Verder zal de vraag van operatoren naar flexibiliteit inzake verhuur van “plaats” of kortweg capaciteit alleen maar vergroten. Airbnb en Uber introduceerden recent innovatieve businessmodellen die resp. de hotel- en taxiwereld op zijn kop hebben gezet. Het leidt weinig twijfel dat ook de sector van personenvervoer een flexibel model zal moeten gaan hanteren.  

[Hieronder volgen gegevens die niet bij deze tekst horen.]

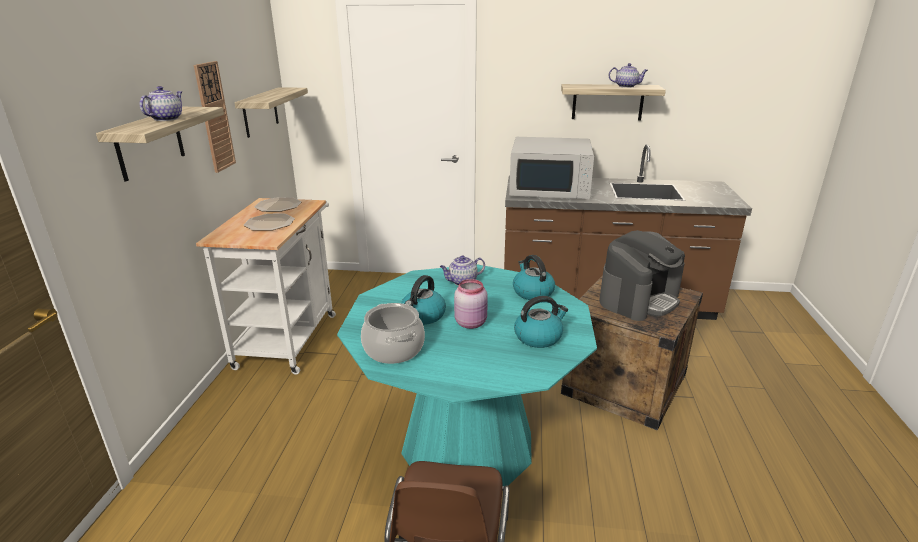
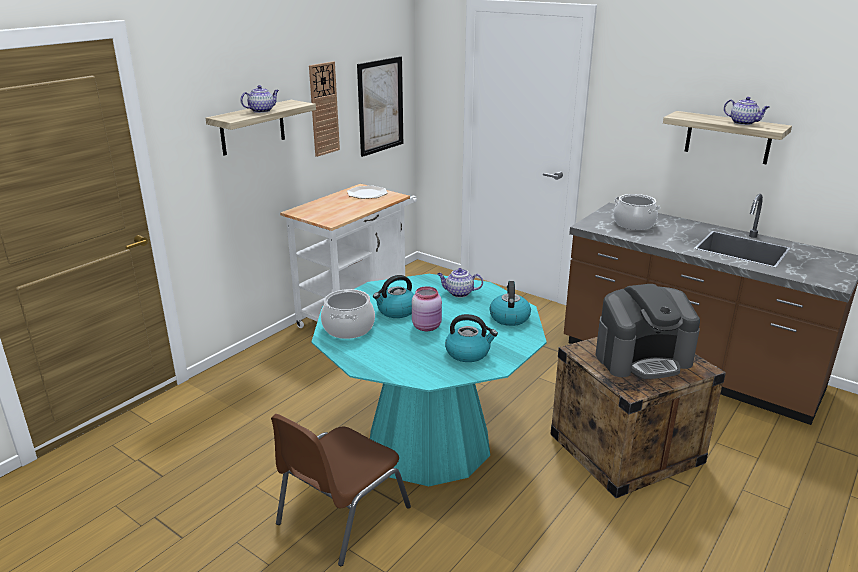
camera: 30 degrees right, 0 degrees up
(260, 112) = (380, 106): shelf -> picture
(269, 223) = (345, 207): plate -> none
(550, 188) = (634, 224): white microwave -> cooking pot

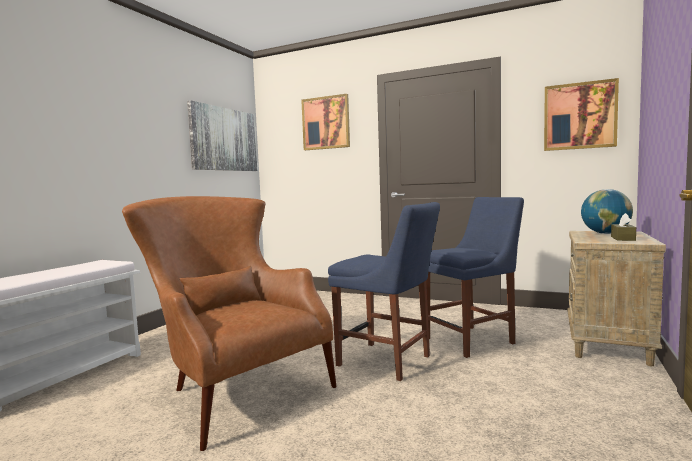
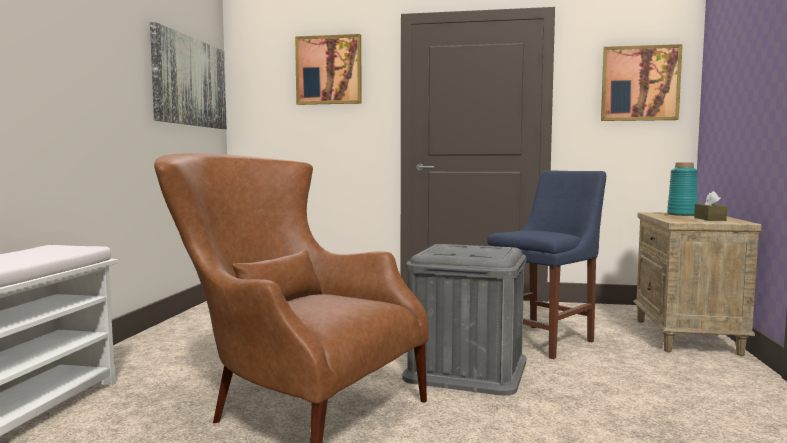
camera: 15 degrees left, 0 degrees up
(387, 362) = (466, 369): blue chair -> grey storage box
(605, 233) = (682, 214): globe -> turquoise vase

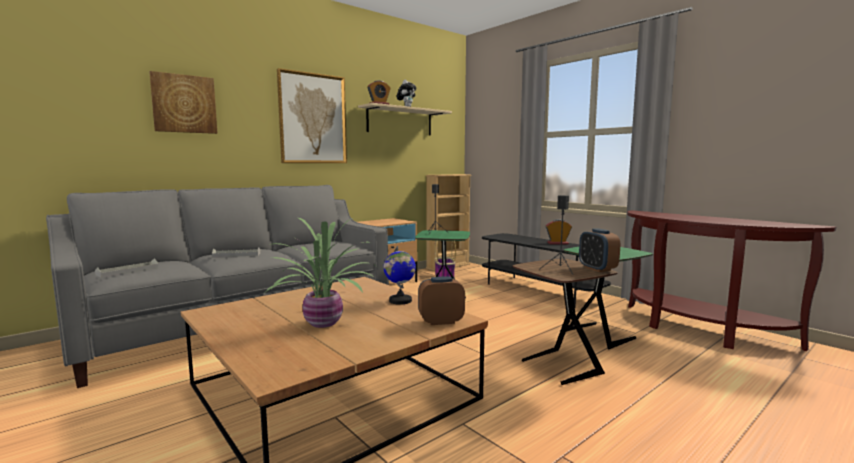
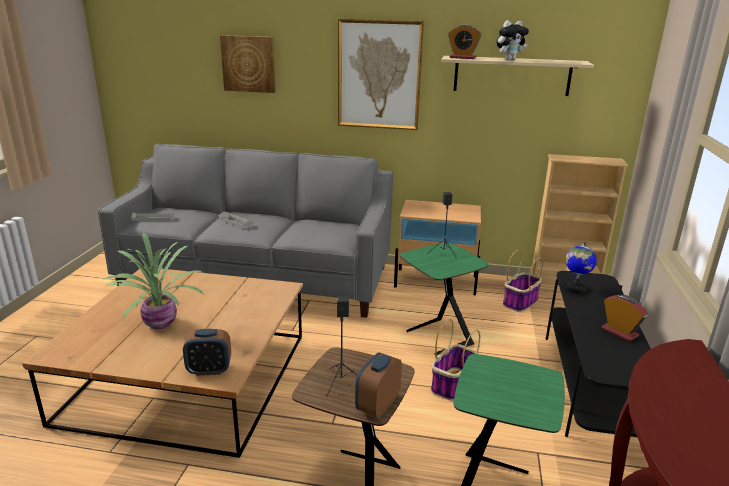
camera: 50 degrees right, 15 degrees up
(400, 301) = (247, 329): globe -> globe (575, 288)
(441, 321) = (209, 370): alarm clock -> alarm clock turned 135 degrees clockwise
(496, 314) = (453, 385): none -> basket

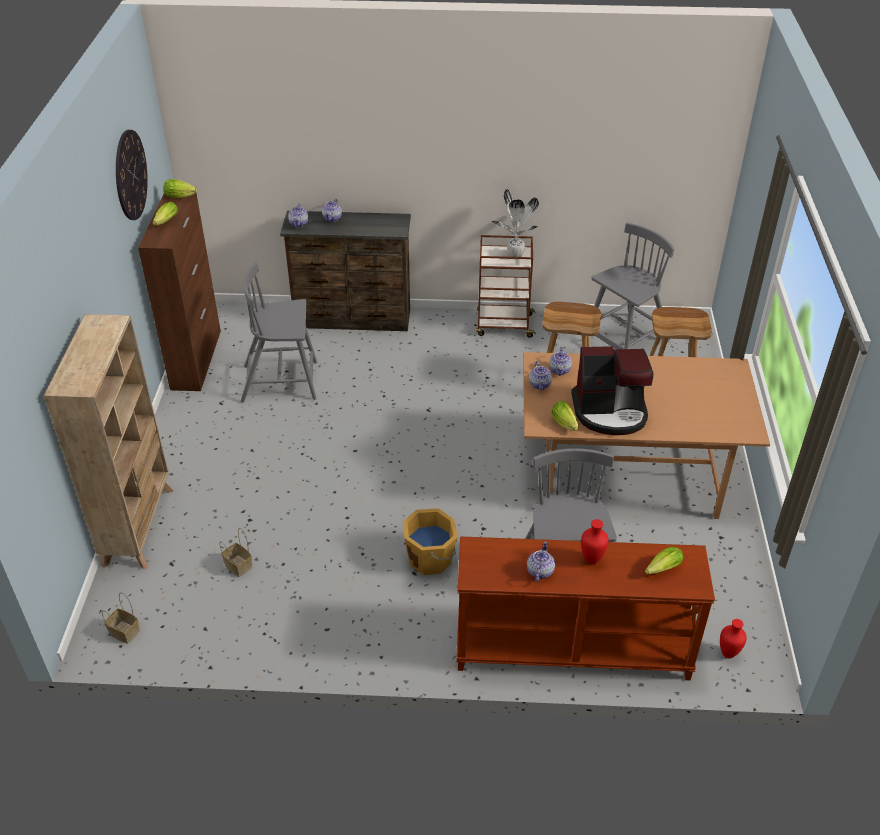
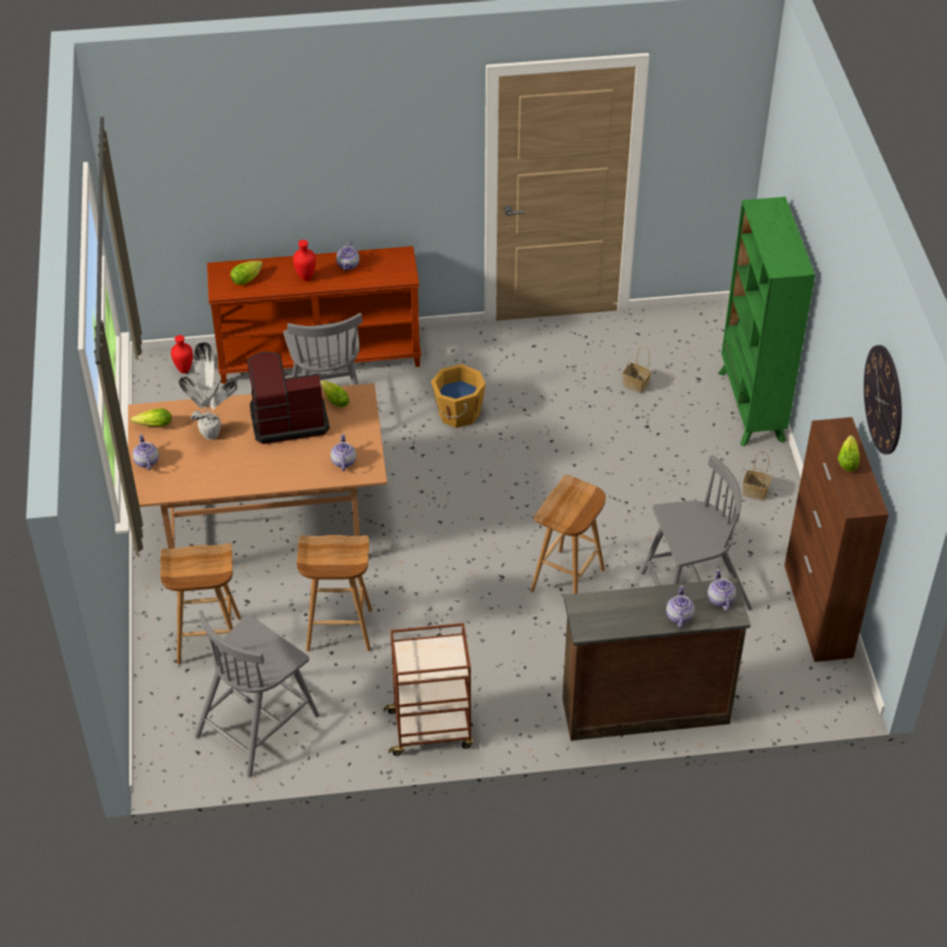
camera: 170 degrees right, 5 degrees up
(123, 632) = (705, 323): basket -> basket (756, 491)
(139, 526) = (751, 407): beige bookcase -> green bookcase
(181, 196) = (860, 507): lettuce -> lettuce (152, 425)
(376, 400) = (568, 581): none -> brown stool
(515, 257) = (417, 658): potted plant -> potted plant (211, 432)
(540, 384) = (363, 441): teapot -> teapot (146, 461)

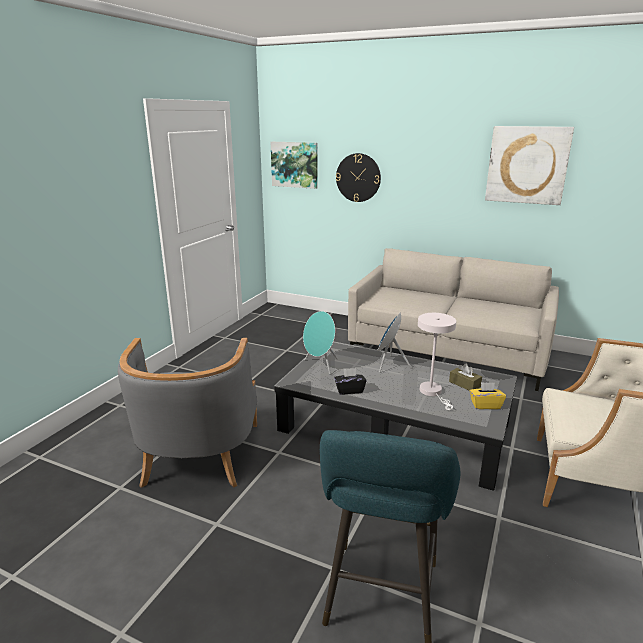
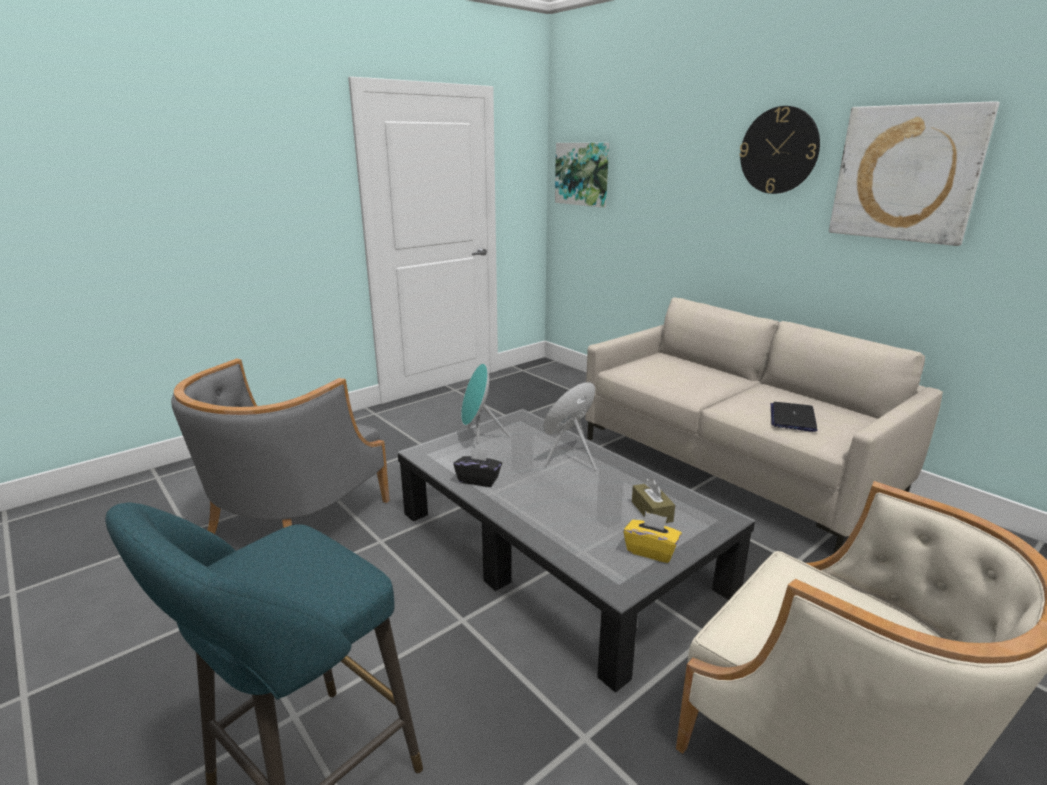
camera: 25 degrees right, 0 degrees up
(358, 177) = (655, 193): wall clock -> wall clock (779, 150)
(433, 392) = (589, 511): white table lamp -> none
(497, 315) = (792, 418): none -> laptop

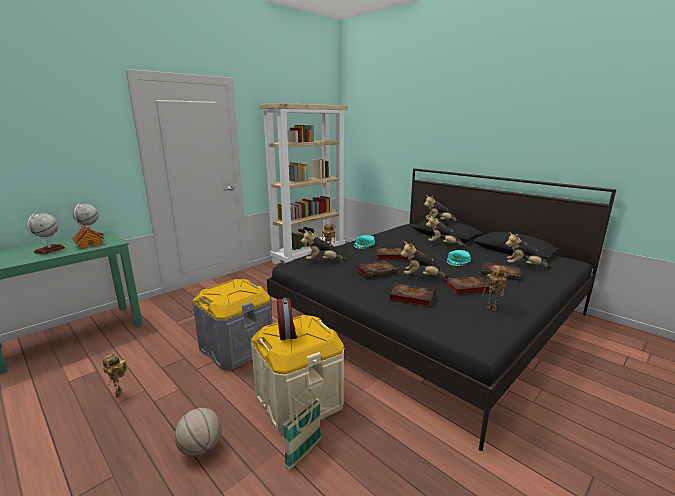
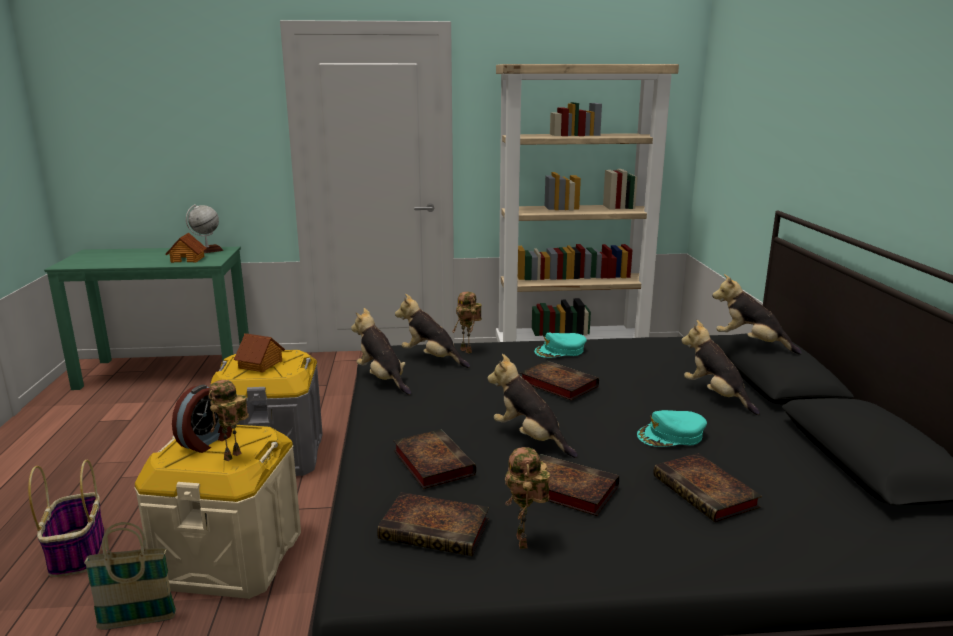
camera: 40 degrees right, 0 degrees up
(49, 250) = (147, 258): globe -> none
(120, 394) = (110, 455): toy robot -> toy robot (233, 457)
(201, 449) = (77, 552): basketball -> basket
(230, 291) = (261, 364): none -> toy house
(376, 271) = (474, 400): book -> book (437, 529)
(524, 266) = (805, 501): plush toy -> plush toy (382, 379)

Alles samengevat moest het nieuwe busconcept rekening houden met vier grote peilers: Veiligheid, Zero Emission, Efficiëntie en Toegankelijkheid.


Veiligheid

Het nieuwe concept is voor 99,9% veilig in het verkeer. Hiervoor zorgt een batterij van sensoren, camera’s en LIDAR-radarsystemen, in combinatie met een Vehicle-To-Vehicle netwerk (V2V) dat alle voertuigen met elkaar verbindt. Beide technologieën worden tegenwoordig getest en zullen hun weg naar de markt probleemloos vinden. De bus kan autonoom rijden op snelwegen, waar de computer ook zelfstandig basismanoeuvres kan uitvoeren. Op gewest- en kleinere wegen houdt de computer steeds een oogje in het zeil en is de software gemachtigd om buiten de input van de chauffeur om in te grijpen wanneer het gevaarlijk dreigt te worden. Hoewel de bus “oncrashbaar” wordt geacht bezit deze nog steeds een grote structurele stijfheid. Volgens het scenario zal dit nog steeds verplicht zijn door de wet, aangezien 2030 een overgangsperiode wordt waarbij verschillende types voertuigen (klassiek, semi- en volledig autonoom) door elkaar zullen rijden.

 

Zero Emission

 

De bus is verkrijgbaar in twee versies aangaande het aandrijfsysteem. Er is een variant met brandstofcel en één volledig elektrische variant. Beide systemen zijn te installeren in dezelfde chassisopbouw dankzij een modulair systeem waarbij ofwel de batterijen ofwel de waterstoftanks in de dubbele bodem van het voertuig kunnen worden weggeschoven.

 

Efficiëntie

 

Efficiëntie is een drieledig luik: het werd verwerkt in de assemblage, het verbruik en de capaciteit van het voertuig.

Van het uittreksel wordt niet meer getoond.